Comment by all2

19 days ago

I'm assuming GP means 'run inference locally on GPU or RAM'. You can run really big LLMs on local infra, they just do a fraction of a token per second, so it might take all night to get a paragraph or two of text. Mix in things like thinking and tool calls, and it will take a long, long time to get anything useful out of it.

4 comments

all2

hxtk 18 days ago

I’ve been experimenting with this today. I still don’t think AI is a very good use of my programming time… but it’s a pretty good use of my non-programming time.

I ran OpenCode with some 30B local models today and it got some useful stuff done while I was doing my budget, folding laundry, etc.

It’s less likely to “one shot” apples to apples compared to the big cloud models; Gemini 3 Pro can one shot reasonably complex coding problems through the chat interface. But through the agent interface where it can run tests, linters, etc. it does a pretty good job for the size of task I find reasonable to outsource to AI.

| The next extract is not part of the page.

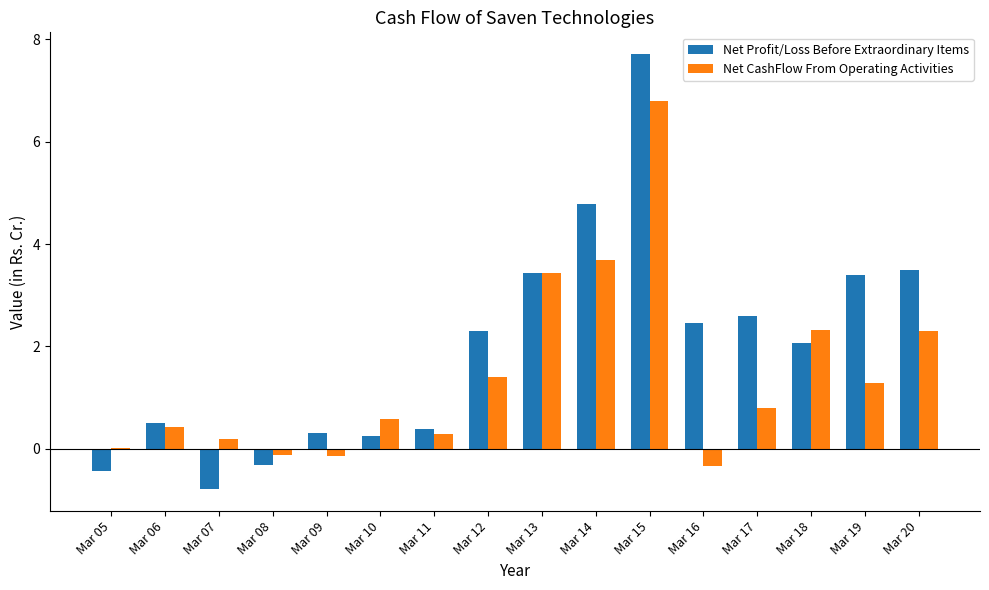

What is the sum of all Net CashFlow From Operating Activities values?

23.0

This is with a high end but not specifically AI-focused desktop that I mostly built with VMs, code compilation tasks, and gaming in mind some three years ago.

guerrilla 19 days ago

Yes, this is what I meant. People are running huge models at home now, I assumed people could do it on premises or in a data center if you're a business, presumably faster... but yeah it definitely depends on what time scales we're talking.

copperx 18 days ago

I'd love to know what kind of hardware would it take to do inference at the speed provided by the frontier model providers (assuming their models were available for local use).
10k worth of hardware? 50k? 100k?
Assuming a single user.
HumanOstrich 18 days ago

Huge models? First you have to spend $5k-$10k or more on hardware. Maybe $3k for something extremely slow (<1 tok/sec) that is disk-bound. So that's not a great deal over batch API pricing for a long, long time.
Also you still wouldn't be able to run "huge" models at a decent quantization and token speed. Kimi K2.5 (1T params) with a very aggressive quantization level might run on one Mac Studio with 512GB RAM at a few tokens per second.
To run Kimi K2.5 at an acceptable quantization and speed, you'd need to spend $15k+ on 2 Mac Studios with 512GB RAM and cluster them. Then you'll maybe get 10-15 tok/sec.